Excerpts from a dataset:
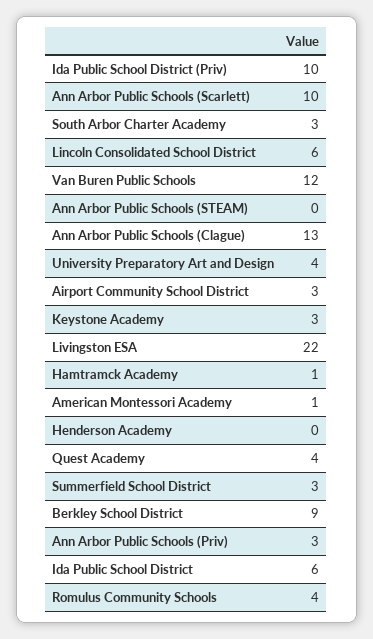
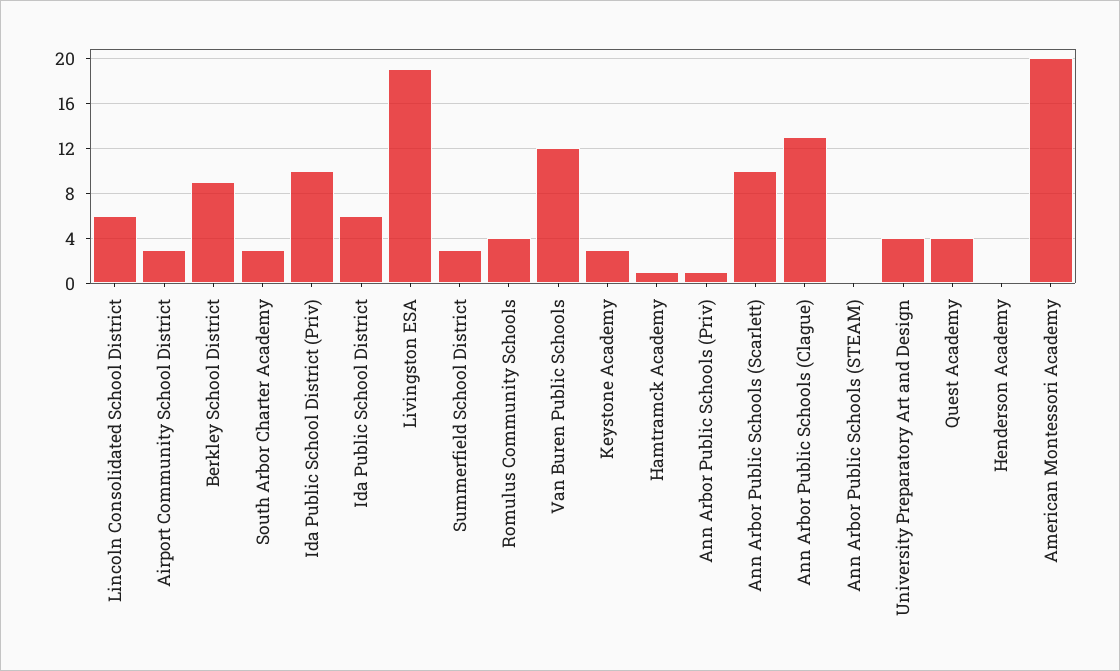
Livingston ESA: 22 -> 19
American Montessori Academy: 1 -> 20
Ann Arbor Public Schools (Priv): 3 -> 1

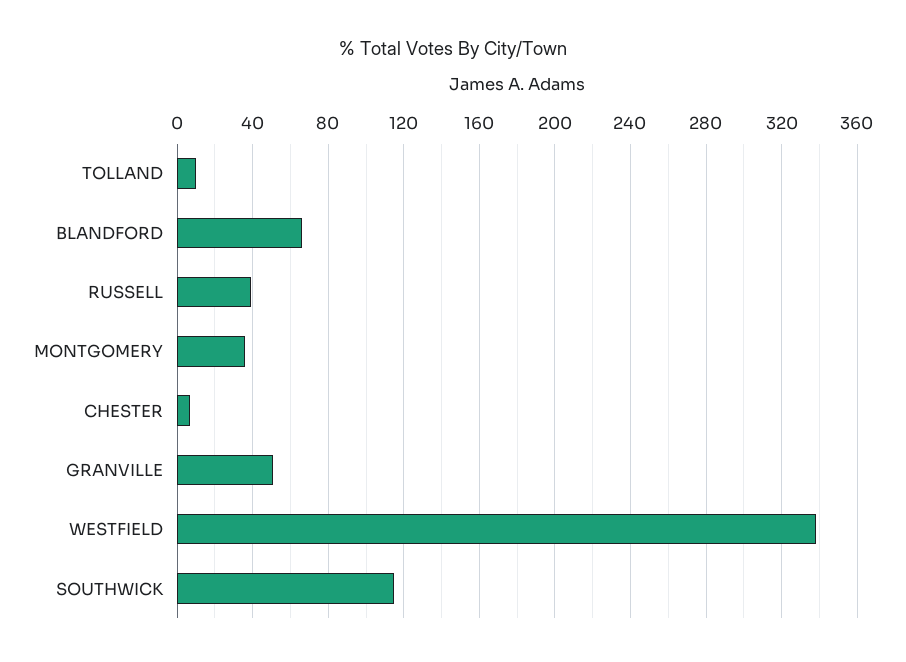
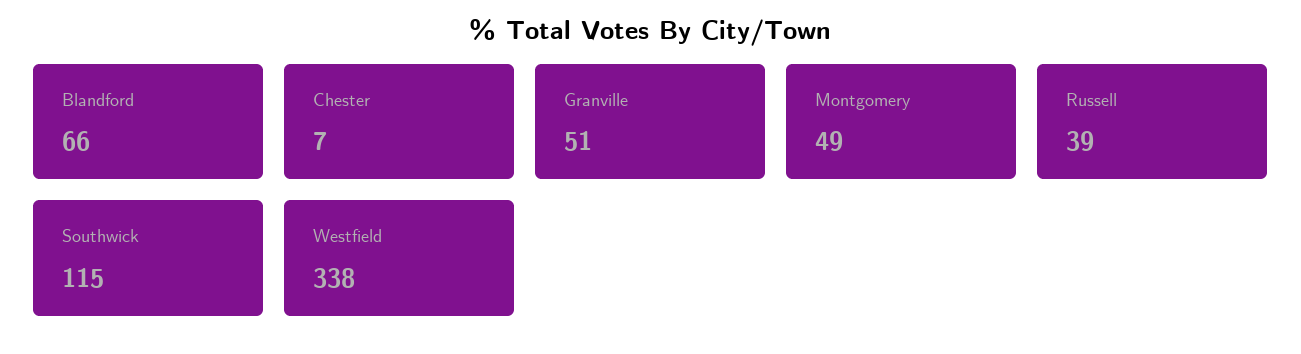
TOLLAND: 10 -> none
MONTGOMERY: 35 -> 49

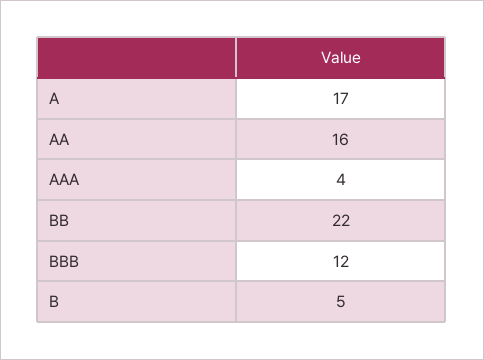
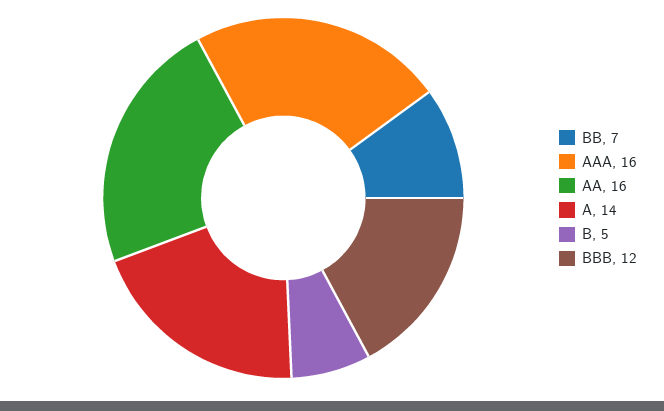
A: 17 -> 14
AAA: 4 -> 16
BB: 22 -> 7

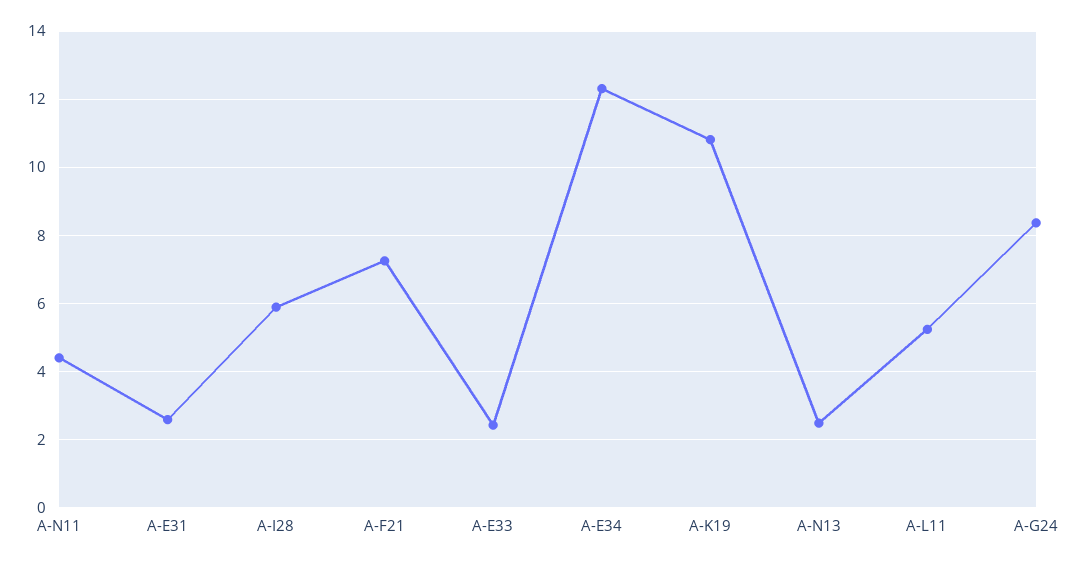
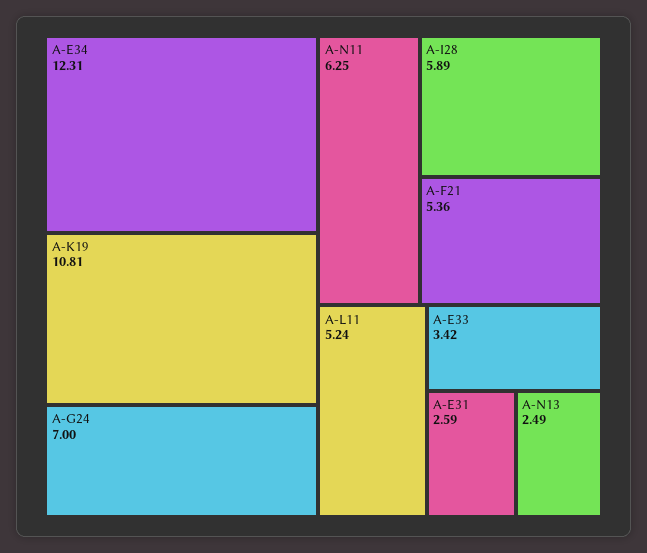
A-N11: 4.4 -> 6.25
A-F21: 7.2 -> 5.36
A-E33: 2.4 -> 3.42
A-G24: 8.4 -> 7

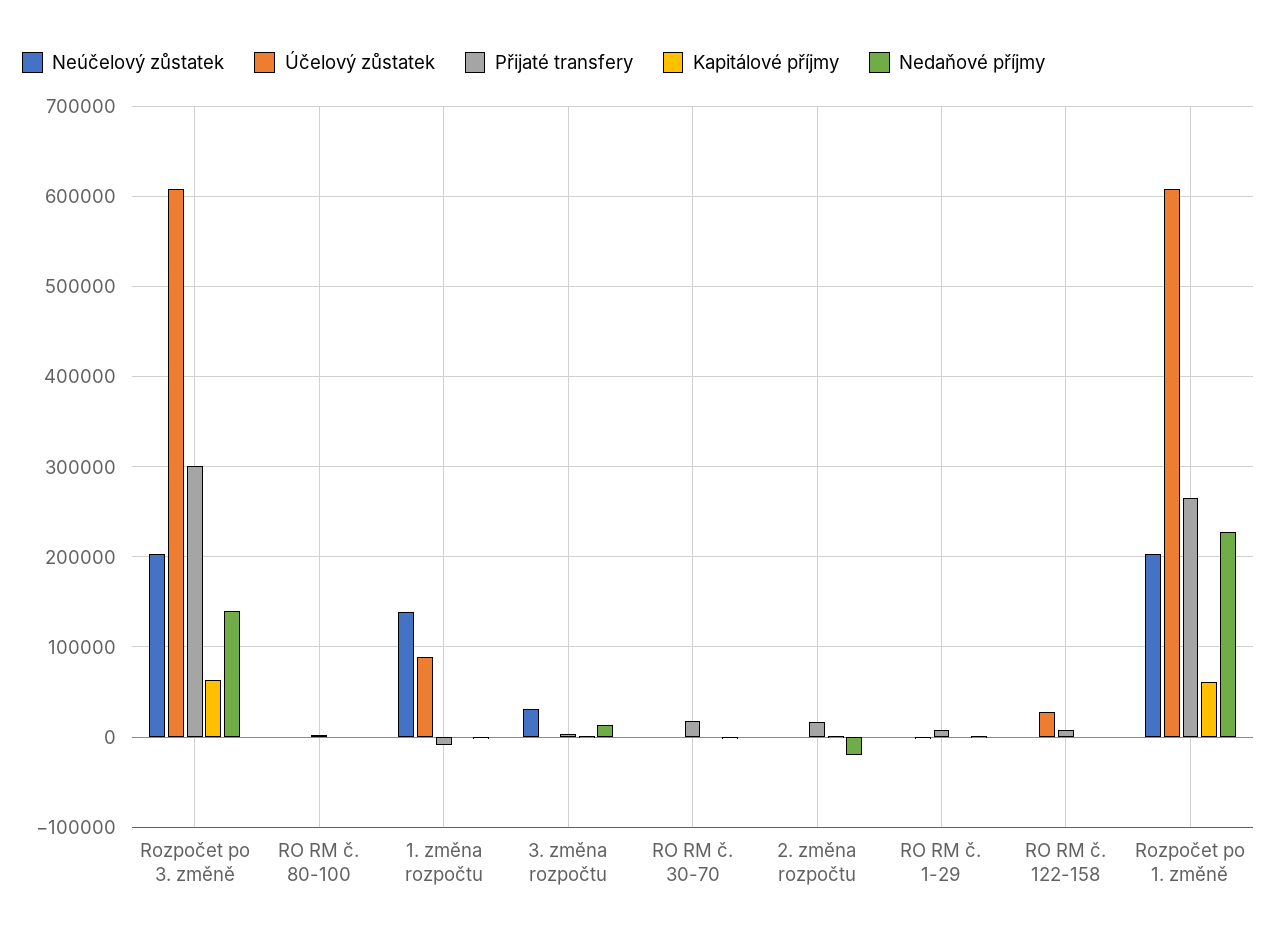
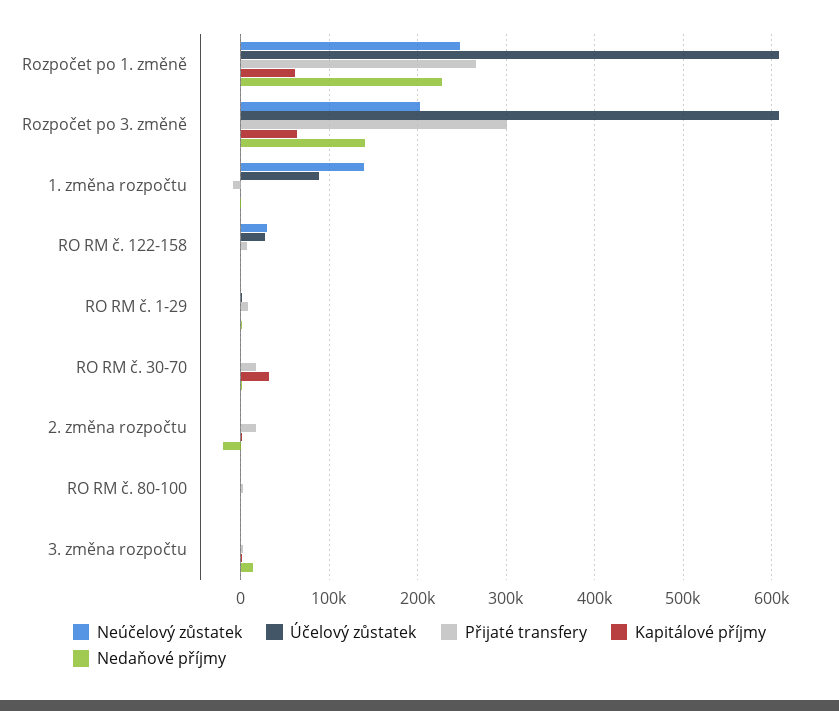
Neúčelový zůstatek, 3. změna rozpočtu: 30000 -> 0
Kapitálové příjmy, RO RM č. 30-70: 0 -> 30000
Neúčelový zůstatek, RO RM č. 122-158: 0 -> 30000
Neúčelový zůstatek, Rozpočet po 1. změně: 200000 -> 250000

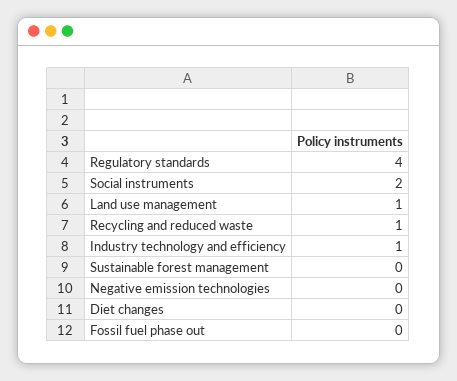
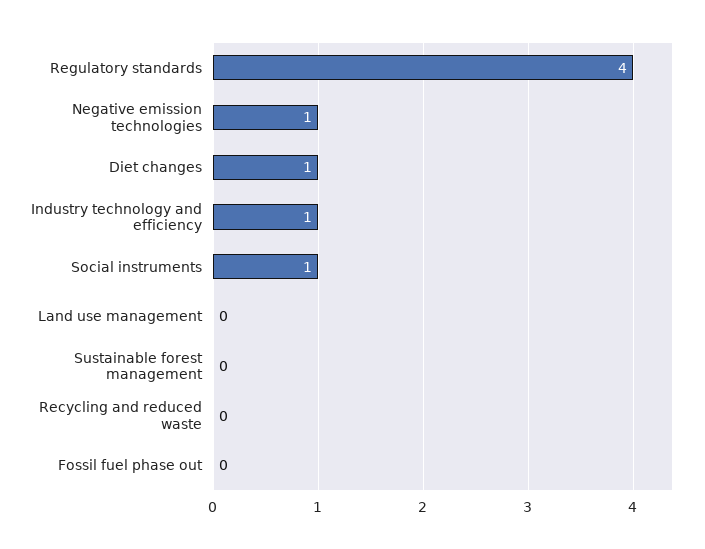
Social instruments: 2 -> 1
Land use management: 1 -> 0
Recycling and reduced waste: 1 -> 0
Negative emission technologies: 0 -> 1
Diet changes: 0 -> 1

→ **Work request**
Filter the data for the string "Neúčelový" and copy every line that has it.

→ **Response**
Neúčelový zůstatek, 3. změna rozpočtu: 30000 -> 0
Neúčelový zůstatek, RO RM č. 122-158: 0 -> 30000
Neúčelový zůstatek, Rozpočet po 1. změně: 200000 -> 250000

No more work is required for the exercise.